Inside the Silent World of USF
By: Natalie Green and Angela Hill
In a school of multiple diversities the silent crowd seems to be overlooked. This is the inside scoop of a USF deaf students daily life.
TAMPA, Fla.- Mandy Cornelius was one of the many deaf students here at University of South Florida. Cornelius has now graduated, but had many struggles during her time here at USF due to her disability. “I knew I wanted to go to college, but I never knew I would have to face the troubles and hardships that I did,” Cornelius said. As a freshman, Cornelius moved away from home and moved to Tampa. Cornelius added, “It’s harder to make friends as a deaf person than it is for the non-hearing impaired.”
Many students head straight to the back of the classroom on the first day, but for Cornelius it was different. She needed to be right in front of her professors so that she was able to read their lips and understand them.
Not all deaf students are able to read lips like Cornelius. USF provides interpreters through the Student Disability Services for deaf students. Terra Benton is an interpreter here at USF. Benton explained that it is not easy for deaf students to acclimate to a large college, since they are used to their small groups of other deaf students in their high school. Cornelius says, “USF provides deaf students all the services that they can so that it is easier for deaf students to understand in the classroom. Being a deaf student is just like being a regular student, they just need an interpreter sometimes.”
Most deaf students tend to stick together and have certain activities they do together, simply because they can relate with one another. Some of the social activities for deaf students include silent dinners and deaf bowling. Silent dinners take place each Tuesday at 7:30 p.m. at the Westshore Mall food court. Cindy Branson, a deaf student at Hillsborough Community College attended a silent dinner at the Westshore Mall. “It’s a great thing that us deaf people can collaborate with each other and feel comfortable,” Brason said.

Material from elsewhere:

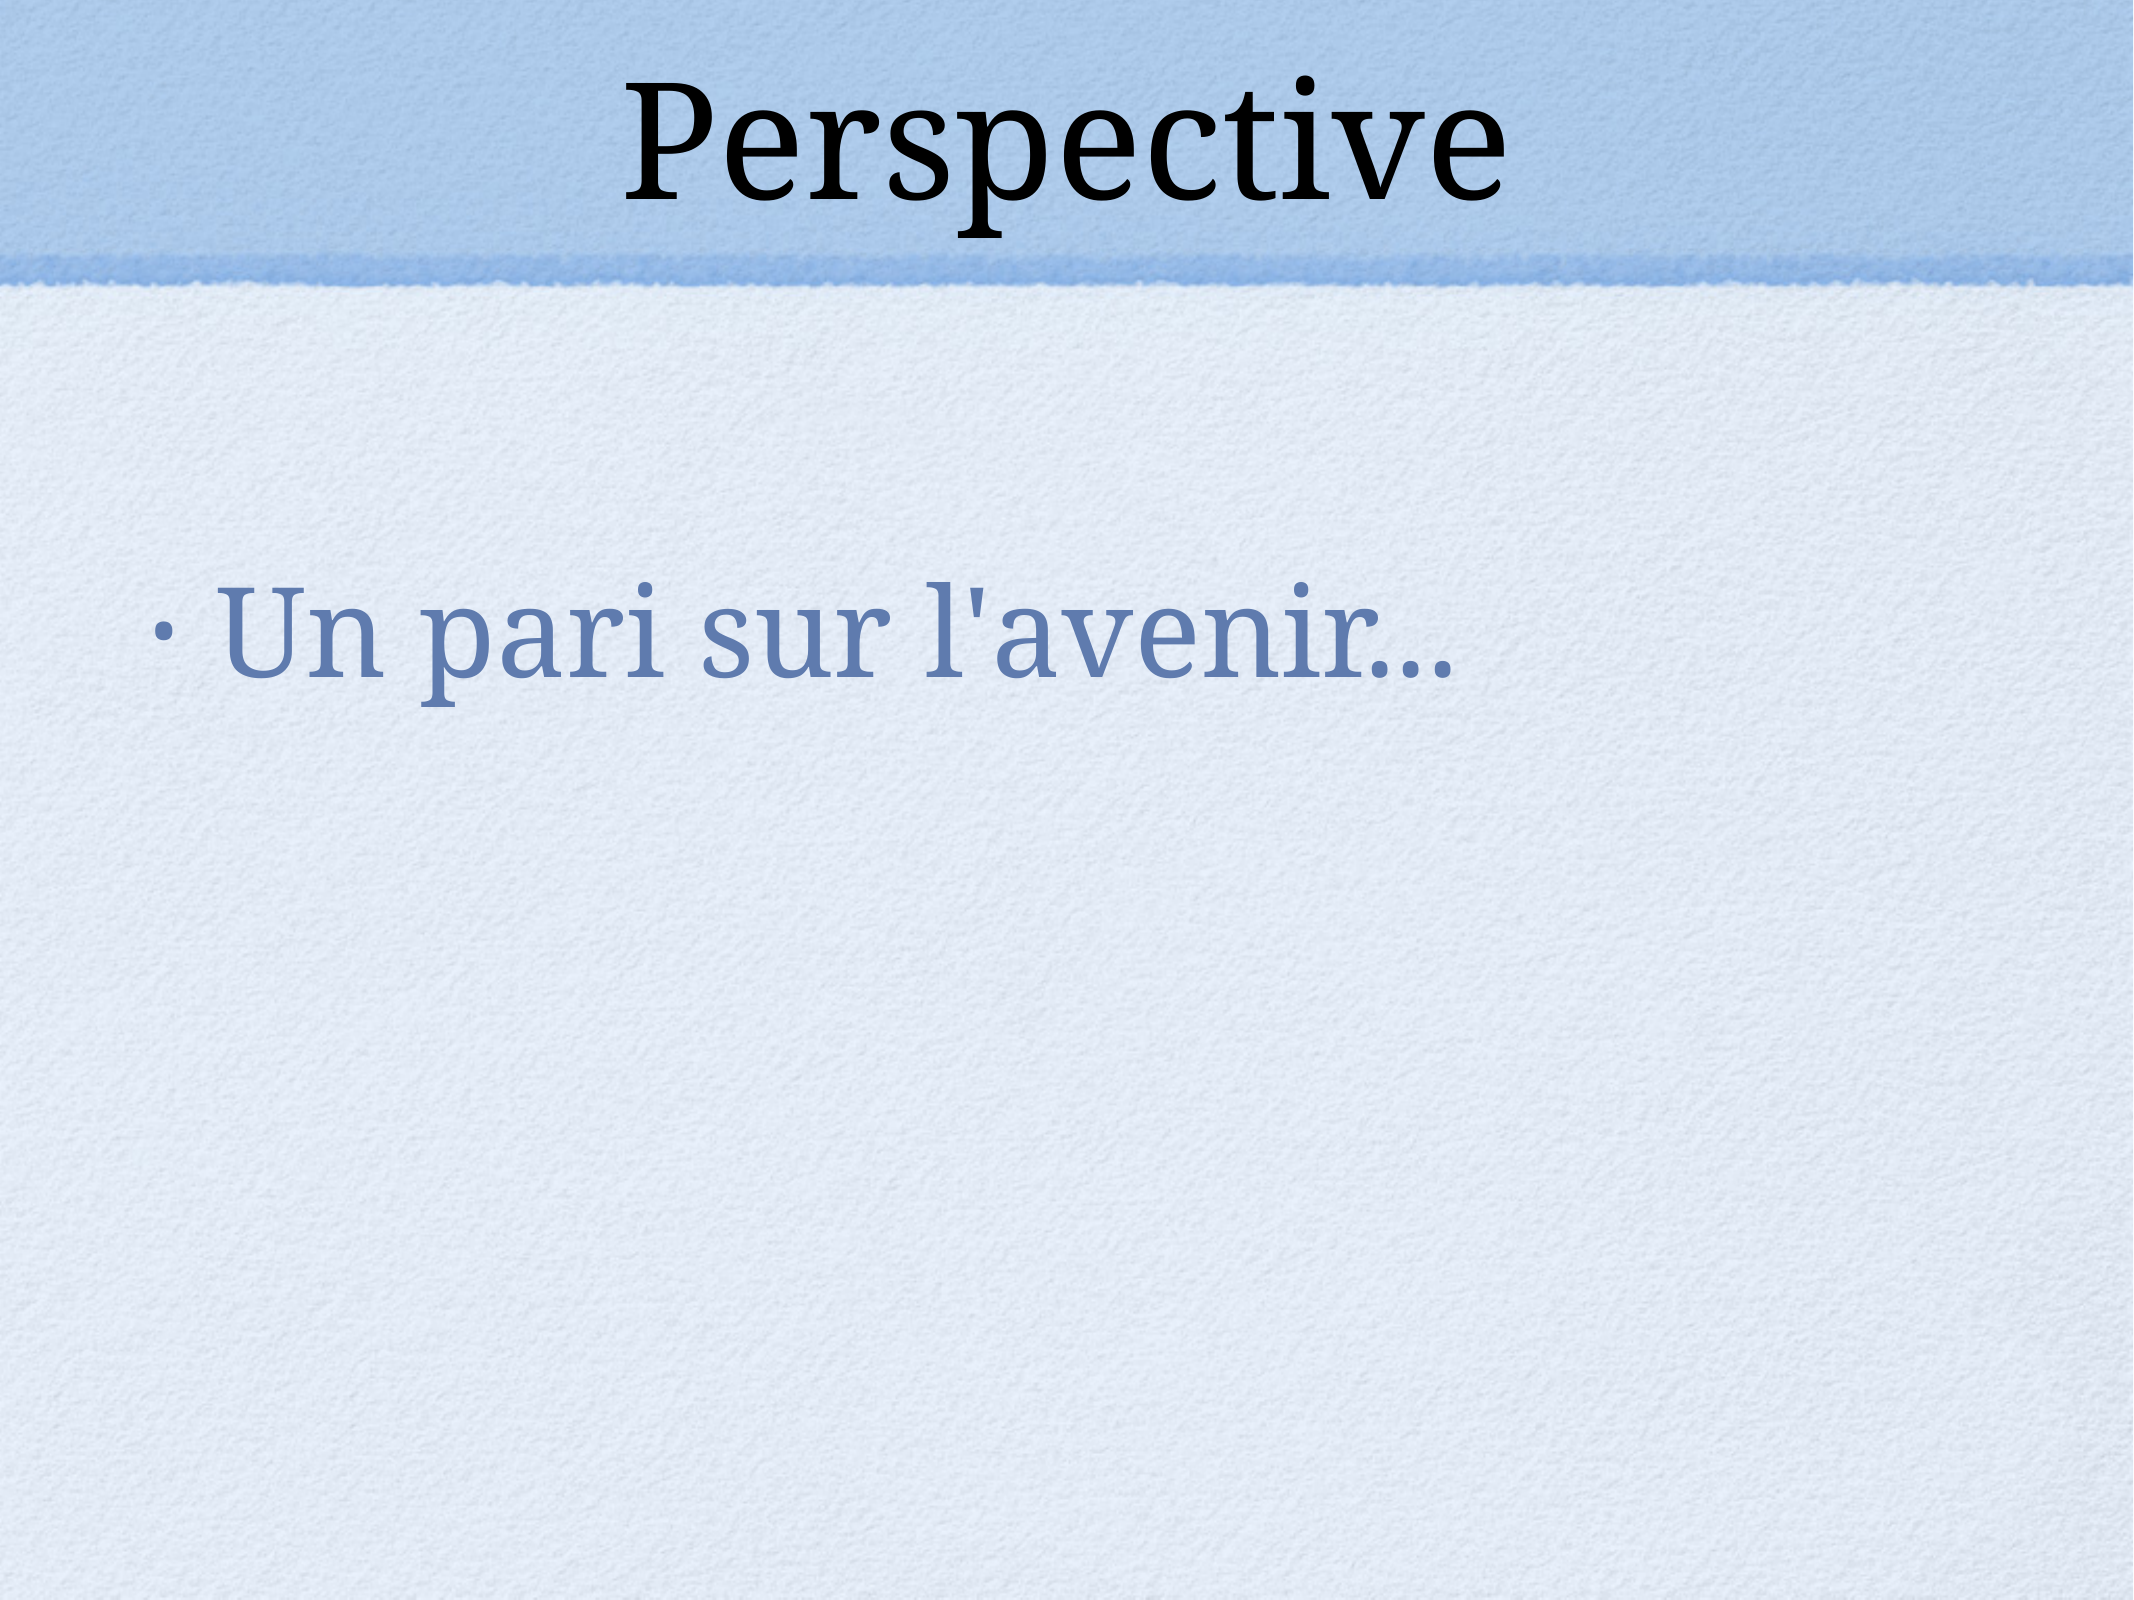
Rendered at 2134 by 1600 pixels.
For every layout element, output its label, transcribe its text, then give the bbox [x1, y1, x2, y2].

list Un pari sur l'avenir... [72, 182, 2061, 1258]
picture [0, 0, 2134, 1600]
title Perspective [72, 0, 2061, 182]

For the more rambunctious crowd, there is the Deaf Professional Happy Hour. People in the deaf society get together once a month and drink at local bars around Tampa. While DPPH might sound a little strange, it actually provides a better understanding of the deaf culture and encourages diversity. It is also the perfect atmosphere for networking and making new friends.
Deaf students may have a difficult time when they first enter a university, but overall there is a high success rate. While they are a diverse group of students here at the University of South Florida, they are fully capable of managing the same everyday lifestyle as any hearing student.